The base/examples test failures are probably unrelated. Try running each example in isolation (from the examples/ folder in the repository) to see which one fails.

Thanks for your reply and advice.

In the directory
C:\Users\. . .\.julia\packages\CUDA\oymHm\examples

I found the following

julia> include("hello_world.jl")
Greetings from block 2, thread 1!
Greetings from block 2, thread 2!
Greetings from block 1, thread 1!
Greetings from block 1, thread 2!
julia> include("pairwise.jl")
Test Passed
julia> include("peakflops.jl")
3.2044053e12
julia> include("vadd.jl")
Test Passed

As all the tests worked, is this the correct examples/ directory to run the tests?

Yes, but the subdirectories you see there contain other examples.
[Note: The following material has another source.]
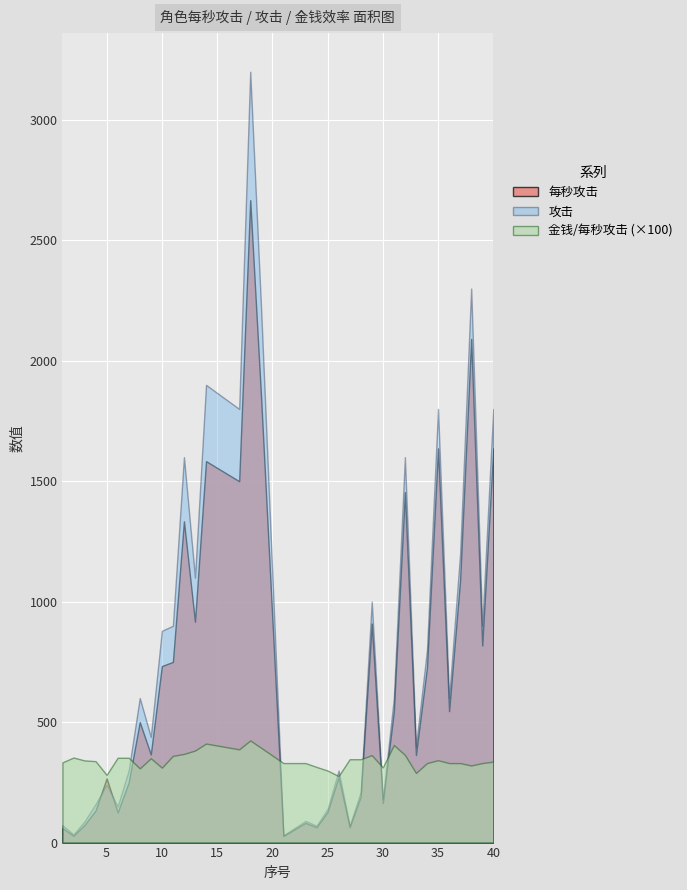

What is the smallest value displayed?

27.3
Also, the test suite executes with --check-bounds=yes, in case that would cause something to fail.

Had a look and ran:

C:\Users\ . . .\ .julia\packages\CUDA\oymHm\examples\driver

julia> using CUDA

julia> include("vadd.jl")
Test Passed

C:\Users\ . . .\ .julia\packages\CUDA\oymHm\examples\wmma

julia> using CUDA

julia> include("high-level.jl")
PS C:\Users\ . . . \.julia\packages\CUDA\oymHm\examples\wmma>
julia> using CUDA

julia> include("low-level.jl")
PS C:\Users\ . . . \.julia\packages\CUDA\oymHm\examples\wmma>

Both scripts seem to crash, no error messages, and force an exit from Julia.
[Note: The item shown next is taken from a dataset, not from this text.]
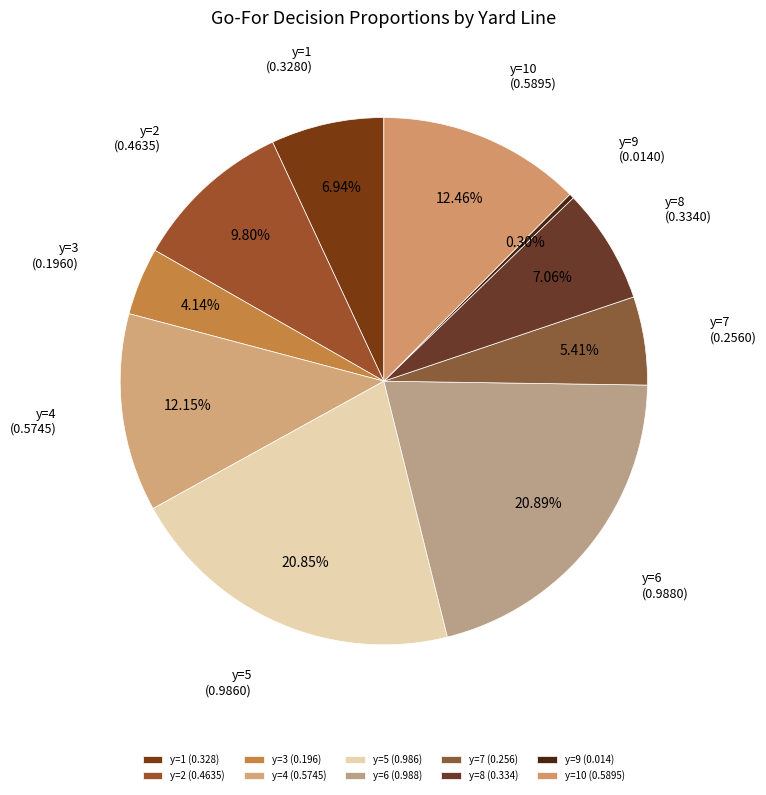

Do y=6 and y=10 together represent more than half of the pie?

No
Also, the test suite executes with --check-bounds=yes, in case that would cause something to fail.

PS C:\Users\. . . > julia -t auto --check-bounds=no

Precompiling InteractiveUtils...
  3 dependencies successfully precompiled in 5 seconds
Precompiling REPL...
  3 dependencies successfully precompiled in 50 seconds. 3 already precompiled.
julia> using CUDA
Precompiling CUDA...
  96 dependencies successfully precompiled in 143 seconds. 4 already precompiled.
Precompiling REPLExt...
  1 dependency successfully precompiled in 8 seconds. 26 already precompiled.
Precompiling StyledStringsExt...
  1 dependency successfully precompiled in 1 seconds. 4 already precompiled.
(@v1.11) pkg> test CUDA
     Testing CUDA

results in the same errors in base/examples as listed in my original post.

That makes it hard to debug, of course. But it does seem like the source of the test suite failures.

In any case, if you don’t use WMMA, you shouldn’t run in this being problematic. Also, IIUC the wmma tests themselves seem to pass fine on your system, so maybe this is just a problem with the examples.

Thank you for your replies and advice, will now give CUDA a go and see if any issues arise in application.